Tubb2B — Tubulin Beta 2B Class Iib is an important component in the neurobiology of neurodegenerative diseases. This page provides detailed information about its structure, function, and role in disease processes.
| TUBB2B — Tubulin Beta 2B Class IIb | |
|---|---|
| Symbol | TUBB2B |
| Full Name | Tubulin Beta 2B Class IIb |
| Chromosome | 6p25.3 |
| NCBI Gene | 347733 |
| Ensembl | ENSG00000159339 |
| OMIM | 610731 |
| UniProt | Q9BUF5 |
| Diseases | Alzheimer's Disease, Cortical Malformations, Periventricular Heterotopia |
| Expression | Brain, Developmentally regulated |
TUBB2B is a gene located on chromosome 6p25.3 that encodes beta-2B-tubulin, a neuron-specific tubulin isotype expressed during brain development. TUBB2B is crucial for cortical development and neuronal migration.
TUBB2B:
TUBB2B mutations cause:
Alzheimer's Disease: TUBB2B expression changes observed in AD.

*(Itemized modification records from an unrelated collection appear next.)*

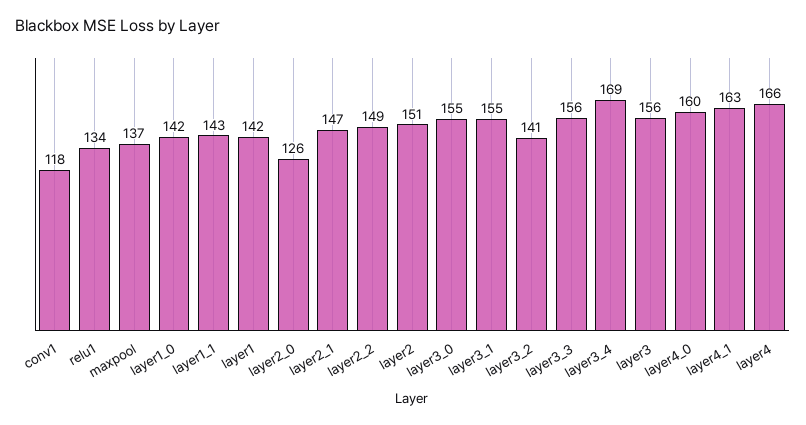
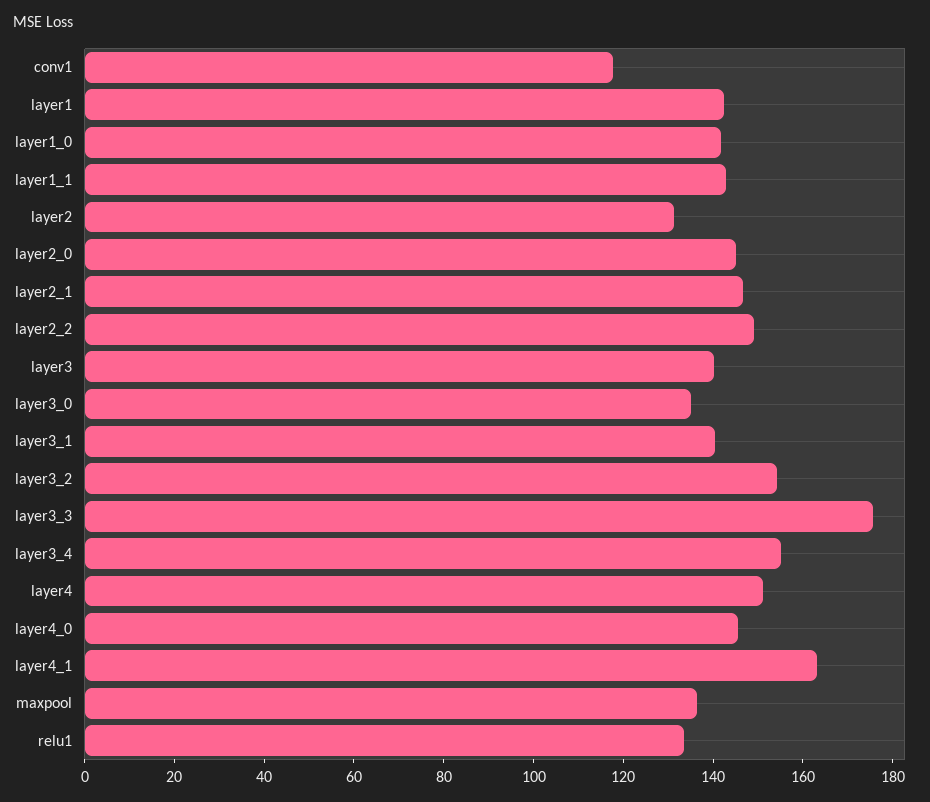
  {
    "conv1": 118,
    "relu1": 134,
    "maxpool": 137,
    "layer1_0": 142,
    "layer1_1": 143,
    "layer1": 142,
-   "layer2_0": 126,
+   "layer2_0": 145,
    "layer2_1": 147,
    "layer2_2": 149,
-   "layer2": 151,
+   "layer2": 130,
-   "layer3_0": 155,
+   "layer3_0": 135,
-   "layer3_1": 155,
+   "layer3_1": 140,
-   "layer3_2": 141,
+   "layer3_2": 155,
-   "layer3_3": 156,
+   "layer3_3": 175,
-   "layer3_4": 169,
+   "layer3_4": 155,
-   "layer3": 156,
+   "layer3": 140,
-   "layer4_0": 160,
+   "layer4_0": 145,
    "layer4_1": 163,
-   "layer4": 166
+   "layer4": 150
  }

Cortical Malformations: TUBB2B mutations cause severe brain malformations.
Periventricular Heterotopia: Heterozygous TUBB2B mutations cause PH.
The study of Tubb2B — Tubulin Beta 2B Class Iib has evolved significantly over the past decades. Research in this area has revealed important insights into the underlying mechanisms of neurodegeneration and continues to drive therapeutic development.
Historical context and key discoveries in this field have shaped our current understanding and will continue to guide future research directions.